Снова со стороны перешейка к стене пододвинуты лестницы. Как муравьи во время наводнения вползают на корягу, так римляне взбираются на стены города. Упорные, цепкие и беспощадные, они опрокидывают вниз врагов, охраняющих башни, спускаются по веревкам к воротам, сбивают замки и засовы.
Теперь уже не отдельные воины, а целые манипулы с поднятыми вверх военными значками развернутым строем вступают в город.
Призывно звучит труба. Сколько дней в утомительных учениях и тяжелых походах солдаты мечтали услышать эту мелодию! Она разрешает любое насилие, любую бессмысленную жестокость. Женщина, старик, грудной ребенок - никому нет пощады. Полководец разрешает им все. Попадется на пути собачонка, виляющая хвостом, - удар мечом. Осел, жующий сено, - снова удар.
Вечером богу Нептуну была принесена благодарственная жертва. Легионеры были уверены, что Нептун даровал им победу. Получая из рук Сципиона золотые венки с зубцами, копья, чаши и конскую сбрую [копьями награждались воины, ранившие врага; чашами - пешие воины, убившие врага; конской сбруей - отличившиеся в бою всадники], воины вспоминали о вещем сне полководца. Произошло так, как он предсказал.
И только один человек в целом мире знал наверняка, что римляне обязаны своей победой не богу Нептуну, а естественному явлению - отливу, а также сообразительности молодого полководца, втайне от всех решившего взять город со стороны залива. Но этого человека, показавшего римлянам дорогу к победе, уже не было в Иберии.
СЛЕЗЫ ДОЧЕРЕЙ
Дворец Ганнона готовился к пиру. По всем лестницам и коридорам огромного дома сновали рабы с красными от бессонницы глазами. Из подвала, где располагалась кухня, доносился стук ножей, звон металлических тарелок и крики эконома, торопившего поваров, кухарок и пирожников. Из сарая в глубине двора слышался визг и тявканье щенят. Чтобы мясо было нежным и сочным, щенят вторую неделю поили одним молоком.
Мрачные залы дворца украшались гирляндами зелени и восковых цветов, ни в чем не уступающих живым. Если положить рядом две розы - живую и восковую, - даже садовник не сможет их различить, и только пчела указала бы на живой цветок, сев на него.
К стволам пальм, столбам ограды и мраморным колоннам портиков прикреплялись факелы и светильники. В то мгновение, когда перед гостями покажутся жених и невеста, факелы и светильники будут зажжены, забьют невидимые фонтаны и из портиков польются звуки флейт.

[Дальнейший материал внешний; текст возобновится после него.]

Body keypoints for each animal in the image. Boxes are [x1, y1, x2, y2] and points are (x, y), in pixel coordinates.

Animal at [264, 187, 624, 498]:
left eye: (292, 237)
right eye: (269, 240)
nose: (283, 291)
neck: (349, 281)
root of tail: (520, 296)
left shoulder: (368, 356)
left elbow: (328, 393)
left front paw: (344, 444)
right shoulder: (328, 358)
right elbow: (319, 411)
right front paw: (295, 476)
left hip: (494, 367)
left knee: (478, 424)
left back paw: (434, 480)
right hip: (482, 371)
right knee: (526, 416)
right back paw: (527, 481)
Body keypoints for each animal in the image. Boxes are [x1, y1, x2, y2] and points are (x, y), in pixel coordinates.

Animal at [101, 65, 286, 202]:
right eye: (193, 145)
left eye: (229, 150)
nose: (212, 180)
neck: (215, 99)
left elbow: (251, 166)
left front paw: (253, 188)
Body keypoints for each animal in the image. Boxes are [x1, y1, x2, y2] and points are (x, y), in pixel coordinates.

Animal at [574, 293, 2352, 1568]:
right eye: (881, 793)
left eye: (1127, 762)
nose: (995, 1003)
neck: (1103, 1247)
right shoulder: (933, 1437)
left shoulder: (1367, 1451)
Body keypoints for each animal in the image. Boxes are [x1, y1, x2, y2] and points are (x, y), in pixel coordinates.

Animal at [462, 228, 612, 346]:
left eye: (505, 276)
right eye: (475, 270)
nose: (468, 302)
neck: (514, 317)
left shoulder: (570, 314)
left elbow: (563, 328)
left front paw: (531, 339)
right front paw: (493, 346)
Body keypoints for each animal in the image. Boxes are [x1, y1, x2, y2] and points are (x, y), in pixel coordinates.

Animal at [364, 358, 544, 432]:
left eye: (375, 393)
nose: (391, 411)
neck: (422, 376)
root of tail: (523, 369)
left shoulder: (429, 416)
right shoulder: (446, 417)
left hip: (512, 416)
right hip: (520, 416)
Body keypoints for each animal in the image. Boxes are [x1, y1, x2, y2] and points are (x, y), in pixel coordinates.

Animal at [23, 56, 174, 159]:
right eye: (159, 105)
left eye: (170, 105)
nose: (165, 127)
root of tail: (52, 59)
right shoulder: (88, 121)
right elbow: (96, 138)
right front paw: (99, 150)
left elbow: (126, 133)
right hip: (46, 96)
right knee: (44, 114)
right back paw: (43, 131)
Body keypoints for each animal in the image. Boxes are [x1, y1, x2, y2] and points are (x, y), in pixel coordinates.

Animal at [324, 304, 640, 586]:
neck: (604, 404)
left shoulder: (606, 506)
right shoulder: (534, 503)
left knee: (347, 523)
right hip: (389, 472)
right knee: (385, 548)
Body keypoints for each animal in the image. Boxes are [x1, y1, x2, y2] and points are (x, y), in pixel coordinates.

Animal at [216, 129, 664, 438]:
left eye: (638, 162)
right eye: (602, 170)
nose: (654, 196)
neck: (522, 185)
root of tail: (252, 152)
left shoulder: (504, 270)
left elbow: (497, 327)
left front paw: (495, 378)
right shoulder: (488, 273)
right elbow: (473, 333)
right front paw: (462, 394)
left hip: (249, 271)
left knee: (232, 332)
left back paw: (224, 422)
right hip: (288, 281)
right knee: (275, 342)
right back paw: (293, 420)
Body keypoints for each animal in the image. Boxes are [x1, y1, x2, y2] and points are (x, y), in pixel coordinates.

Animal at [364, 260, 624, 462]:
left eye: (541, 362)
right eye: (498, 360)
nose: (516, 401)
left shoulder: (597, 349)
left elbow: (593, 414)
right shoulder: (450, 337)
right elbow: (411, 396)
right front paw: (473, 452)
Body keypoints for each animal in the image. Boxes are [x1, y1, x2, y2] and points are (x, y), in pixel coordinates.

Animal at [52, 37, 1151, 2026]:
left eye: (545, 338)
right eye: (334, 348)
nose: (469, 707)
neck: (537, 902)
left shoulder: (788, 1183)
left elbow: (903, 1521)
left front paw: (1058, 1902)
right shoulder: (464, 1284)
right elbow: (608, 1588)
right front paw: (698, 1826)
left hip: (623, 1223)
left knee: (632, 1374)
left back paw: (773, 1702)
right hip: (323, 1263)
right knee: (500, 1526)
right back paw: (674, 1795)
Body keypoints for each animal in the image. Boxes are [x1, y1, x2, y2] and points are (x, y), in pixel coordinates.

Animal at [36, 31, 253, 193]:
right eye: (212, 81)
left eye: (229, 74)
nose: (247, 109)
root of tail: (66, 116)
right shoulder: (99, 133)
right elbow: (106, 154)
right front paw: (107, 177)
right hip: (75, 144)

За окованной железной дверью рабыни под присмотром самого Ганнона разбирали содержимое сундуков, чтобы выбрать приданое Софонибы. В этих сундуках хранились не доспехи, снятые с неприятеля в бою, не дорогое оружие, а сокровища, принадлежавшие некогда предприимчивым предкам Ганнона, морякам и пиратам, и доставшиеся ему по наследству. Среди предков Ганнона называли великого мореплавателя, основавшего двести пятьдесят лет назад за Столбами Мелькарта тридцать карфагенских колоний. Дар этого мореплавателя - шкуры диковинных чудовищ - был одной из достопримечательностей храма Танит, а прибитая к стенам храма бронзовая табличка содержала рассказ о его необыкновенных приключениях. Правда, в этой табличке не было указано, что великий мореплаватель умер на чужбине, преследуемый знатью и жрецами, но народ знал об этом. Слава Ганнона Мореплавателя озарила далеким, но немеркнущим светом потомка, носящего то же имя.
Рабыни вынимали из сундуков тяжелые ткани и ковры с причудливыми узорами, бусы из янтаря, золотые и серебряные украшения, стеклянные финикийские и египетские сосуды. Все это получит дочь, царица массасилов. Кто, видя эти сокровища, осмелится сказать, что Ганнон скуп? А когда Софониба увезет эти богатства и украсит ими царский дворец в Цирте, смолкнут голоса недоброжелателей.
Двор Сифакса и Софонибы не уступит в роскоши дворам восточных владык.